Goal of the exercise:
Write out each of the following lines again without changing anything.

Working data:
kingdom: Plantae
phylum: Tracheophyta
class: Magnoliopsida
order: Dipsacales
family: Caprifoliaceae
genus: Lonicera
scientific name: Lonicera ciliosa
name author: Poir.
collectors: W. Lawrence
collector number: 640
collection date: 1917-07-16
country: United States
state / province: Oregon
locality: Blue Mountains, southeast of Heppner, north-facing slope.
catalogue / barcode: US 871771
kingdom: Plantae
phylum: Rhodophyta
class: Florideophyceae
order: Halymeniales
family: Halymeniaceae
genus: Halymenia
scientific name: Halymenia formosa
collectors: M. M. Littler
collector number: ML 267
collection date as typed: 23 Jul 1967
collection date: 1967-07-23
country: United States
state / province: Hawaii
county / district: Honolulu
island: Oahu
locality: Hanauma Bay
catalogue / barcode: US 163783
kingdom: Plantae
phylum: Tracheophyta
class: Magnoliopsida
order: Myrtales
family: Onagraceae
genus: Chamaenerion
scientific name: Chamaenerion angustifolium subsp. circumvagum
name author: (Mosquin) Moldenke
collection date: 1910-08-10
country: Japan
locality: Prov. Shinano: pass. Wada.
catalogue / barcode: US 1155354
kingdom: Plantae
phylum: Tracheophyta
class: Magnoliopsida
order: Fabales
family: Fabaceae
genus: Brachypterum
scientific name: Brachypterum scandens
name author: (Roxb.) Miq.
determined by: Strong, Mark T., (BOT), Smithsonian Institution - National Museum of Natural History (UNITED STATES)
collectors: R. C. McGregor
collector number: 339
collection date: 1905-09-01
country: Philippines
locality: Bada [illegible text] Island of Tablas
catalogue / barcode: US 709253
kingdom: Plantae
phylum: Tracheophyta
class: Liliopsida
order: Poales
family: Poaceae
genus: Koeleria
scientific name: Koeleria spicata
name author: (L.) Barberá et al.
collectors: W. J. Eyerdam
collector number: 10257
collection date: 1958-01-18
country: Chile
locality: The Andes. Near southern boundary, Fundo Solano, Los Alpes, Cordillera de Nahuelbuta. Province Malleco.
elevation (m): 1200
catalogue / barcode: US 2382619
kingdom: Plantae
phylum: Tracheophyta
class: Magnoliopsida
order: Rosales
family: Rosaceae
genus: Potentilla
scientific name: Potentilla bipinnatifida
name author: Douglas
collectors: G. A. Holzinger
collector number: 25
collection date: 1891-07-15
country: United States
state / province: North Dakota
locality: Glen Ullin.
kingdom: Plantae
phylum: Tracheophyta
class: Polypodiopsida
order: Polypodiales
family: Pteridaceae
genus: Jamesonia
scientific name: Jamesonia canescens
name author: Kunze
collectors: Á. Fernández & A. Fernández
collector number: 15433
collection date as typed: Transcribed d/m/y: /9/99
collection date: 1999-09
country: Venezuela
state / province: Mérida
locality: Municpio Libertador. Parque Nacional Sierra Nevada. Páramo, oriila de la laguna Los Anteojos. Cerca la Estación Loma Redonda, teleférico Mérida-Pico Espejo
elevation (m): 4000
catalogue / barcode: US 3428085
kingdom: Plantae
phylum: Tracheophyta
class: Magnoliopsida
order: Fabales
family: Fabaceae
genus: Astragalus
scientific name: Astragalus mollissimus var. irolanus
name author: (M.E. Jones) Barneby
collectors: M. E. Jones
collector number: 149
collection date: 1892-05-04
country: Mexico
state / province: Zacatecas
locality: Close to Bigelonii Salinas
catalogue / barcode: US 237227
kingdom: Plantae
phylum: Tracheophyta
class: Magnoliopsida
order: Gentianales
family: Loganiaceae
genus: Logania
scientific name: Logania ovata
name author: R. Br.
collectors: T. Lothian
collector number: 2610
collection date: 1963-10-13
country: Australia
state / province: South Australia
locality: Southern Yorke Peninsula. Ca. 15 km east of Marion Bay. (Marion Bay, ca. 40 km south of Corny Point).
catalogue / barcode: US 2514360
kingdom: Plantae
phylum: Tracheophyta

Reply to the exercise:
kingdom: Plantae
phylum: Tracheophyta
class: Magnoliopsida
order: Dipsacales
family: Caprifoliaceae
genus: Lonicera
scientific name: Lonicera ciliosa
name author: Poir.
collectors: W. Lawrence
collector number: 640
collection date: 1917-07-16
country: United States
state / province: Oregon
locality: Blue Mountains, southeast of Heppner, north-facing slope.
catalogue / barcode: US 871771
kingdom: Plantae
phylum: Rhodophyta
class: Florideophyceae
order: Halymeniales
family: Halymeniaceae
genus: Halymenia
scientific name: Halymenia formosa
collectors: M. M. Littler
collector number: ML 267
collection date as typed: 23 Jul 1967
collection date: 1967-07-23
country: United States
state / province: Hawaii
county / district: Honolulu
island: Oahu
locality: Hanauma Bay
catalogue / barcode: US 163783
kingdom: Plantae
phylum: Tracheophyta
class: Magnoliopsida
order: Myrtales
family: Onagraceae
genus: Chamaenerion
scientific name: Chamaenerion angustifolium subsp. circumvagum
name author: (Mosquin) Moldenke
collection date: 1910-08-10
country: Japan
locality: Prov. Shinano: pass. Wada.
catalogue / barcode: US 1155354
kingdom: Plantae
phylum: Tracheophyta
class: Magnoliopsida
order: Fabales
family: Fabaceae
genus: Brachypterum
scientific name: Brachypterum scandens
name author: (Roxb.) Miq.
determined by: Strong, Mark T., (BOT), Smithsonian Institution - National Museum of Natural History (UNITED STATES)
collectors: R. C. McGregor
collector number: 339
collection date: 1905-09-01
country: Philippines
locality: Bada [illegible text] Island of Tablas
catalogue / barcode: US 709253
kingdom: Plantae
phylum: Tracheophyta
class: Liliopsida
order: Poales
family: Poaceae
genus: Koeleria
scientific name: Koeleria spicata
name author: (L.) Barberá et al.
collectors: W. J. Eyerdam
collector number: 10257
collection date: 1958-01-18
country: Chile
locality: The Andes. Near southern boundary, Fundo Solano, Los Alpes, Cordillera de Nahuelbuta. Province Malleco.
elevation (m): 1200
catalogue / barcode: US 2382619
kingdom: Plantae
phylum: Tracheophyta
class: Magnoliopsida
order: Rosales
family: Rosaceae
genus: Potentilla
scientific name: Potentilla bipinnatifida
name author: Douglas
collectors: G. A. Holzinger
collector number: 25
collection date: 1891-07-15
country: United States
state / province: North Dakota
locality: Glen Ullin.
kingdom: Plantae
phylum: Tracheophyta
class: Polypodiopsida
order: Polypodiales
family: Pteridaceae
genus: Jamesonia
scientific name: Jamesonia canescens
name author: Kunze
collectors: Á. Fernández & A. Fernández
collector number: 15433
collection date as typed: Transcribed d/m/y: /9/99
collection date: 1999-09
country: Venezuela
state / province: Mérida
locality: Municpio Libertador. Parque Nacional Sierra Nevada. Páramo, oriila de la laguna Los Anteojos. Cerca la Estación Loma Redonda, teleférico Mérida-Pico Espejo
elevation (m): 4000
catalogue / barcode: US 3428085
kingdom: Plantae
phylum: Tracheophyta
class: Magnoliopsida
order: Fabales
family: Fabaceae
genus: Astragalus
scientific name: Astragalus mollissimus var. irolanus
name author: (M.E. Jones) Barneby
collectors: M. E. Jones
collector number: 149
collection date: 1892-05-04
country: Mexico
state / province: Zacatecas
locality: Close to Bigelonii Salinas
catalogue / barcode: US 237227
kingdom: Plantae
phylum: Tracheophyta
class: Magnoliopsida
order: Gentianales
family: Loganiaceae
genus: Logania
scientific name: Logania ovata
name author: R. Br.
collectors: T. Lothian
collector number: 2610
collection date: 1963-10-13
country: Australia
state / province: South Australia
locality: Southern Yorke Peninsula. Ca. 15 km east of Marion Bay. (Marion Bay, ca. 40 km south of Corny Point).
catalogue / barcode: US 2514360
kingdom: Plantae
phylum: Tracheophyta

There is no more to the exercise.